Salah satu sorotan utama adalah Gelar Karya dengan konsep unik. Para siswa didorong menampilkan ide-ide di luar bidang keahlian mereka masing-masing. Meski sekolah tidak memiliki jurusan tata busana, siswa merancang dan memamerkan karya dalam fashion show. Demikian pula dengan pertunjukan tari tanpa jurusan seni pertunjukan, siswa tetap tampil menari dengan percaya diri.

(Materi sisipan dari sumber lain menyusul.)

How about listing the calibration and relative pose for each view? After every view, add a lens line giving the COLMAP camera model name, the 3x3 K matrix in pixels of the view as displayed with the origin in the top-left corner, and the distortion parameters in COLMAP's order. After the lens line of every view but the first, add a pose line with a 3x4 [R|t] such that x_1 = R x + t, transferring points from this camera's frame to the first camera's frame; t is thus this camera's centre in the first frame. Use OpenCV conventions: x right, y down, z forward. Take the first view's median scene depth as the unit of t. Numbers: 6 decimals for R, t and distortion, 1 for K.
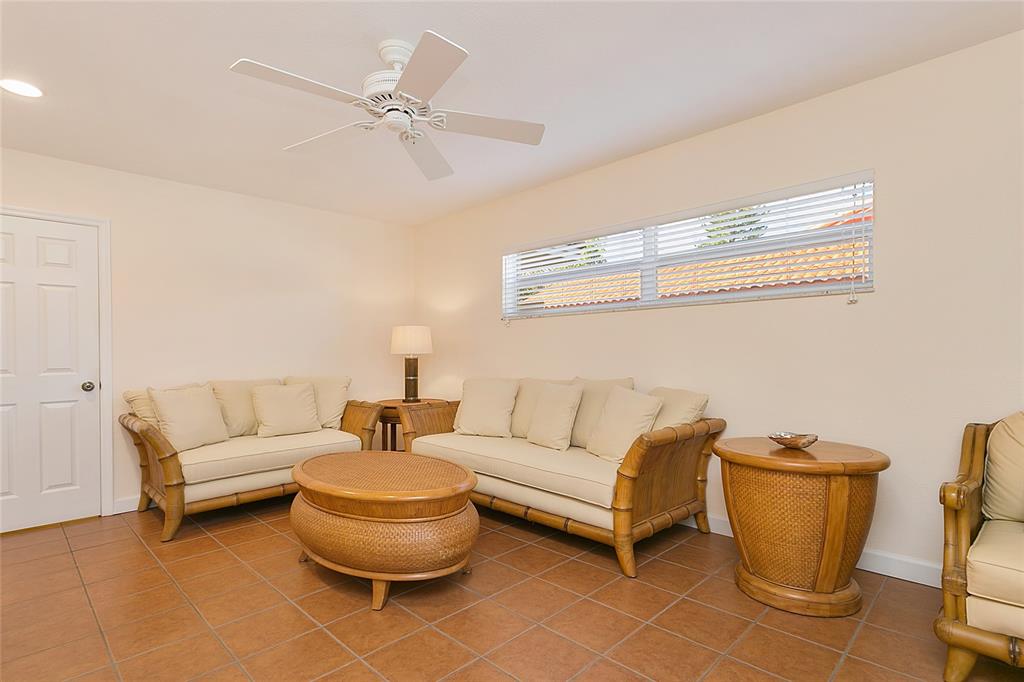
lens RADIAL K [[489.5, 0, 515.7], [0, 489.5, 348.0], [0, 0, 1]] dist [-0.002370, -0.000272]
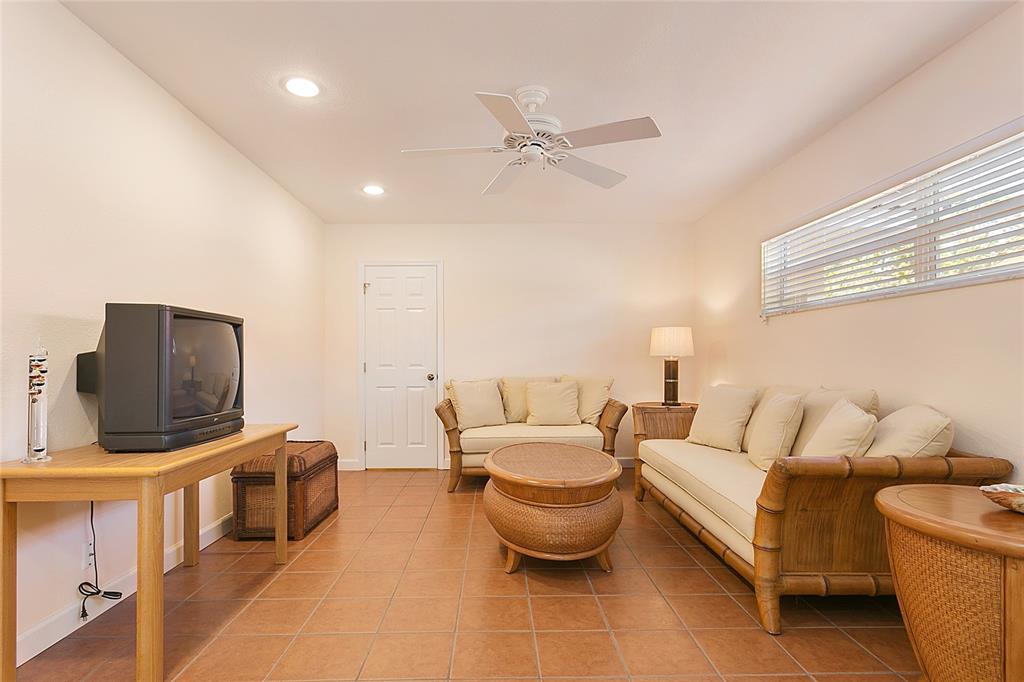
lens RADIAL K [[514.7, 0, 512.0], [0, 514.7, 341.0], [0, 0, 1]] dist [-0.037272, 0.025597]
pose [[0.727373, -0.014153, -0.686096, 0.333607], [0.003547, 0.999852, -0.016864, -0.002083], [0.686233, 0.009833, 0.727316, 0.058186]]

Tujuan kegiatan ini, menurut pihak sekolah, adalah mengasah otak kanan yang mencakup kreativitas, kebahagiaan, dan inovasi. "Kebahagiaan memicu hormon epinefrin yang membantu memulihkan flash dan memunculkan ide-ide baru," ujar Masrur Hanapi. Hasilnya, siswa mampu membayangkan diri menjadi YouTuber, konsultan, atau profesi baru lain yang tidak sesuai dengan jurusan asal mereka, seperti RPL atau kuliner.

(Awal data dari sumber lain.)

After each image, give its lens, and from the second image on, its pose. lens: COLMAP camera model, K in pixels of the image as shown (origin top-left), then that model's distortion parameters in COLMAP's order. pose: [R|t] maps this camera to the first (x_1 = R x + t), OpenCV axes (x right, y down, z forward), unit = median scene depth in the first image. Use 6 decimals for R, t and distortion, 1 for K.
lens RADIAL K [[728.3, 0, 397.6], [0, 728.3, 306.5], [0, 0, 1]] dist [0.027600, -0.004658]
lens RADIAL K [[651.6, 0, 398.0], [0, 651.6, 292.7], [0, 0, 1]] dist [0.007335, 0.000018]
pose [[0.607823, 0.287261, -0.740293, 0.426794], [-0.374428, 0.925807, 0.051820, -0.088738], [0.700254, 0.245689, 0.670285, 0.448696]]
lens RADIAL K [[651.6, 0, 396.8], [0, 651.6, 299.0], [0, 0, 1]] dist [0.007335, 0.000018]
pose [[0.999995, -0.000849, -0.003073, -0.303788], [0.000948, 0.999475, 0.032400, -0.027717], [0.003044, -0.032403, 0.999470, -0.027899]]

"Ini adalah wujud bahwa hari ini tidak ada batas untuk generasi baru. Saraf anak-anak tidak terbatas. Mereka bisa berkreasi dengan pekerjaan baru yang tidak diajarkan di sekolah," tegasnya.
Di sisi lain, sekolah juga fokus pada peningkatan keterserapan industri. Hingga berita ini diturunkan, jumlah siswa yang sudah terserap mendekati 340 orang (sebelumnya 337). Target sekolah adalah lebih dari 80% siswa sudah bekerja sebelum menerima ijazah.

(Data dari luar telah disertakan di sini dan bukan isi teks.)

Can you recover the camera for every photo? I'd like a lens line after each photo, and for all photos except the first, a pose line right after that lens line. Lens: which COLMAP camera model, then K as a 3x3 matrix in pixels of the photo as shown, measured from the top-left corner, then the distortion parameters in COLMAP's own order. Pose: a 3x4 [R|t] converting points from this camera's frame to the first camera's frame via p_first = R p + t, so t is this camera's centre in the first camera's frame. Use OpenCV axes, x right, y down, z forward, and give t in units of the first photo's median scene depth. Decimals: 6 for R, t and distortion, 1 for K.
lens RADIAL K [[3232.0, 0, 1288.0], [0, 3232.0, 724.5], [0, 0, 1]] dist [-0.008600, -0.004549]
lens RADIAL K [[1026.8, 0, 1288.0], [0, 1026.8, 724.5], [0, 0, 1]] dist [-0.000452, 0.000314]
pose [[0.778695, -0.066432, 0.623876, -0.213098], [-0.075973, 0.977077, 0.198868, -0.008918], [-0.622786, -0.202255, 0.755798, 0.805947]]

Untuk mencapai target itu, digelar job fair yang mendatangkan 28 industri besar, membuka peluang rekrutmen bagi 2.100 lulusan. Dinas Tenaga Kerja turut memberikan layanan: pembuatan kartu kuning (AK1) secara gratis bagi pencari kerja, serta pelatihan table manner dan prospek kerja. Targetnya, baik lulusan tahun ini maupun alumni yang belum terserap dapat bekerja sesuai bidang keahlian hanya dengan sertifikat kompetensi kerja.
"Melalui job fair ini, kami berharap 80% lebih anak-anak diterima sebelum lulus, sebelum menerima ijazah," tegas Masrur.
Menyeimbangkan aktivitas akademik dan job fair, sekolah mendatangkan Niken Salindri sebagai bentuk hiburan. Tujuannya memberi ruang bahagia yang merangsang otak kanan. Saat bahagia (euporia), siswa lebih mudah menciptakan derivat baru atau pekerjaan "buatan" yang tidak sesuai inti kejuruan sekolah. Visi SMKN 2 Trenggalek sebagai lembaga vokasi adalah mengeksplorasi otak kiri (hard skill) dan otak kanan (soft skill & kreativitas) secara seimbang.
Untuk sementara, rangkaian kegiatan ini bersifat internal sekolah. Pihak sekolah mengaku perlu koordinasi ekstensif jika ingin membuka untuk eksternal. Namun, tahun depan dimungkinkan adanya acara bersama dengan sekolah lain dalam Gelar Mata Acara Eksternal.
Dengan seluruh rangkaian ini Gelar Karya, job fair, dan hiburan sekolah berharap lulusan SMKN 2 Trenggalek tidak hanya siap kerja, tetapi juga kreatif, bugar, dan mampu menciptakan peluang baru di masa depan.
"Kita harus tumbuhkan kebahagiaan di otak kanan. Di situ akan muncul ide-ide baru yang menjadi pekerjaan," pungkas Masrur Hanapi.